* **Problem statement**
Rename "인테리어" to "리모델링" wherever it appears in the transcribed page contents, and give back every line with nothing else changed. Omit the pictures from your answer.

Transcribed page contents

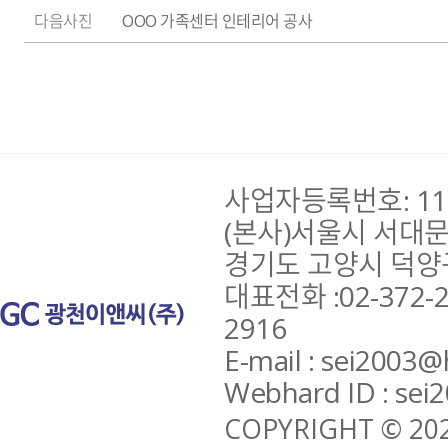
다음사진
OOO 가족센터 인테리어 공사
사업자등록번호: 110
(본사)서울시 서대문구
경기도 고양시 덕양구 
대표전화 :02-372-29
2916
E-mail : sei2003@
Webhard ID : sei
COPYRIGHT © 202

* **Problem solution**
다음사진
OOO 가족센터 리모델링 공사
사업자등록번호: 110
(본사)서울시 서대문구
경기도 고양시 덕양구 
대표전화 :02-372-29
2916
E-mail : sei2003@
Webhard ID : sei
COPYRIGHT © 202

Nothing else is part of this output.